Unison to lobby for statutory caseload limit in Wales

Unison plans to lobby for a legally binding caseload limit for social workers in Wales, the union’s National Social Care and Home Care Conference was told.

Peter Crews, chair of the union’s social care forum in Wales, said the Social Work Task Force in England had failed to “grasp the nettle” by allowing employers too much influence over a proposed national framework for working conditions.

A steering group involving unions and employer bodies has been set up to develop the guidelines as part of the ongoing Social Work Reform Programme for England.

But Crews told the Unison conference in Manchester that he wanted the Social Services Commission for Wales, launched by the Welsh assembly government in December, to go further.

“We want legislation that sets the framework for caseloads and professional standards covering the whole of Wales,” he said.

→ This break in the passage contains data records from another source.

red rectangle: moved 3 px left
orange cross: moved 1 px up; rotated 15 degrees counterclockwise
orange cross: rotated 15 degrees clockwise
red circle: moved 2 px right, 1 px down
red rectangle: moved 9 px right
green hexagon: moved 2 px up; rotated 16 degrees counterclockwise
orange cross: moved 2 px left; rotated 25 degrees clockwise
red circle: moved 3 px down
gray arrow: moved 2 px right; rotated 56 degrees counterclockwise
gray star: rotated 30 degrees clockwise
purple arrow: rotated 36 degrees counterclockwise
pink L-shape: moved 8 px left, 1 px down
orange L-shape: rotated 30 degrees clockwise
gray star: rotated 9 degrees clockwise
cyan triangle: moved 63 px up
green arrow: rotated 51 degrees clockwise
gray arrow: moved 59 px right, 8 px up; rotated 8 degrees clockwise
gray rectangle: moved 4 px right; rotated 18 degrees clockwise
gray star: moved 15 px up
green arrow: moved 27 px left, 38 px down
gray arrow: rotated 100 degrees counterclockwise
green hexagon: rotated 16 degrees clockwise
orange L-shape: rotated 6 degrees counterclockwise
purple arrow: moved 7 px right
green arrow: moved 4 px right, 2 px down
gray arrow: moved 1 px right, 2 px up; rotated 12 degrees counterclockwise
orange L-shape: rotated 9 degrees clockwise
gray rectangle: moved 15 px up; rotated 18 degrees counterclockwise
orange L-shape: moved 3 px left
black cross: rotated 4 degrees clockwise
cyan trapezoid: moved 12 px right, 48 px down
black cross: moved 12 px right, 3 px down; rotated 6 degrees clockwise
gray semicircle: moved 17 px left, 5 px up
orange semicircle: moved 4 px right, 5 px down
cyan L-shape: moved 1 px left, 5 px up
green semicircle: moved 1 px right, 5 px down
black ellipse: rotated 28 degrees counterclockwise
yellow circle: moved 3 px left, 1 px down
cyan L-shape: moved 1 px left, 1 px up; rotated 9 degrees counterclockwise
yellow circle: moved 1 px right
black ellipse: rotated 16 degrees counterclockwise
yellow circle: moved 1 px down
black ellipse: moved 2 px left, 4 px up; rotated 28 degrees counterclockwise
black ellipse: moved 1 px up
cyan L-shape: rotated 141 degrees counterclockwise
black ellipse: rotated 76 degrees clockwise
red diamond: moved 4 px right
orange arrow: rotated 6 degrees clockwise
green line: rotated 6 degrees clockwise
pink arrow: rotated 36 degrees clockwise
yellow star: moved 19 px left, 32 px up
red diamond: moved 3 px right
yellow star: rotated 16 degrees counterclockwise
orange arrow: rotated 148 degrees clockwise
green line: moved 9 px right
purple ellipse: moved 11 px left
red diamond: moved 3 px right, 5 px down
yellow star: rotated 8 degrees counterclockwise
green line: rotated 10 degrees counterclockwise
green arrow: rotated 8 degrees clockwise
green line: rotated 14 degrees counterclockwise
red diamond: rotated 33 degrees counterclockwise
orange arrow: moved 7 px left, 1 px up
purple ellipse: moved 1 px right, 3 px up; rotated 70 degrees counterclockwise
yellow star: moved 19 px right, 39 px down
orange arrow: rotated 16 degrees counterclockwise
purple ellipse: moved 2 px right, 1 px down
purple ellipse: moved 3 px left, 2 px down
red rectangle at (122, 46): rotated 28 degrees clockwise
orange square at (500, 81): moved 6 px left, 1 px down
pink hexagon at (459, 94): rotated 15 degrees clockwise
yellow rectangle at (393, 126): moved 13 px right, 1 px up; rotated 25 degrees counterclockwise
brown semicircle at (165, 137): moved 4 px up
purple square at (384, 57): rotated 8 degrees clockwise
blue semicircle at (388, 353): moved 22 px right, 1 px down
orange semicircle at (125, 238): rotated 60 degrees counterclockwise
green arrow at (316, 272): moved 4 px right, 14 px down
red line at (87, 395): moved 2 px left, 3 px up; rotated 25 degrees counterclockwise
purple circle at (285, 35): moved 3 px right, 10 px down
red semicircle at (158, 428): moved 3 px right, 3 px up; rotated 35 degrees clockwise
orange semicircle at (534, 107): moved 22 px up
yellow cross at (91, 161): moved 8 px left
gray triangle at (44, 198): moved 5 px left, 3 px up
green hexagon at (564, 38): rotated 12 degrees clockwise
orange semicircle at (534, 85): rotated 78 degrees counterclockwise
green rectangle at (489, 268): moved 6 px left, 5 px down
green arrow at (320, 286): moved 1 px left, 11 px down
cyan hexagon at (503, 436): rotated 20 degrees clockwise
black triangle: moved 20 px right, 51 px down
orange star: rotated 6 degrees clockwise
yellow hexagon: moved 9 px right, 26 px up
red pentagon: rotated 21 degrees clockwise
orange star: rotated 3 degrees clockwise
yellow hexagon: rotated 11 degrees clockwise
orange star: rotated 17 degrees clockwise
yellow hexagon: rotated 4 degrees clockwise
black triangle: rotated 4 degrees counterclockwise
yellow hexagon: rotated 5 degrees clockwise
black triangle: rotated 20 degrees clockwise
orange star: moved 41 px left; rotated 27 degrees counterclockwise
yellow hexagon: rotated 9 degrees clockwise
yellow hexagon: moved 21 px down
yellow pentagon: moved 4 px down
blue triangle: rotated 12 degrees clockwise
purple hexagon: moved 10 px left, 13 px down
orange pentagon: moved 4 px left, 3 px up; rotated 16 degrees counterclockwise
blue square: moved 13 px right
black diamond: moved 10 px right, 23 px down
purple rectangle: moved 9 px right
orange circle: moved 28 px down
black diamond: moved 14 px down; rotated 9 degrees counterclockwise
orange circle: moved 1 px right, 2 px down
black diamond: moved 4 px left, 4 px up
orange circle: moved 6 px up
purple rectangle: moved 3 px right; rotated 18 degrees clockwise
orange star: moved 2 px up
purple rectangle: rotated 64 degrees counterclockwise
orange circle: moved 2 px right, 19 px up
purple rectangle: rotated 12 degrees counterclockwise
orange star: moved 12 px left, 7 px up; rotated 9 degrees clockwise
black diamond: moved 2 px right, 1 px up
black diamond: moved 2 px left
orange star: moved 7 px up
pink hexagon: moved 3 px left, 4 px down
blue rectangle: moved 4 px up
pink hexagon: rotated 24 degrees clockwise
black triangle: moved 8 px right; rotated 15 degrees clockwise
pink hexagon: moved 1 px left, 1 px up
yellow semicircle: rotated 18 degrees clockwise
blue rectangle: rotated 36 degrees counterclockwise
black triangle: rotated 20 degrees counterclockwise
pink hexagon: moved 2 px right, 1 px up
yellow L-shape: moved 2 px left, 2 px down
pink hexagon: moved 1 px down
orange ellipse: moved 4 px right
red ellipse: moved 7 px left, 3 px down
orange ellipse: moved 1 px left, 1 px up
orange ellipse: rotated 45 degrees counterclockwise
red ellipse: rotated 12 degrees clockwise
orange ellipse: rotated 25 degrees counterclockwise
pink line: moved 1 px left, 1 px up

“If we allow employers to pursue their own agenda we won’t get there.”

Helga Pile, Unison’s national officer for social workers, said that convincing 22 local authorities in Wales to agree on something would be easier than in England, where there are 152 councils.

Speakers failed to agree on whether the recommendations of the Social Work Task Force were strong enough to deliver lasting reforms.

Chris Tansley, chair of Unison’s social care forum, was “pleased that the government at last seems to have recognised that the conditions going on in social work at the moment are horrendous”.

However, Pile, who was a member of the taskforce, said she felt the final report “didn’t go far enough” to tackle high caseloads.

“There was a broad spectrum of opinion and there wasn’t any consensus about caseload limits,” she said. “We and the British Association of Social Workers were pushing for more prescriptive limits but others were pushing for less.”

Taskforce chair Moira Gibb said at the launch of the report in December that the group rejected a single limit on caseloads in favour of a more flexible system operated on a team-by-team basis.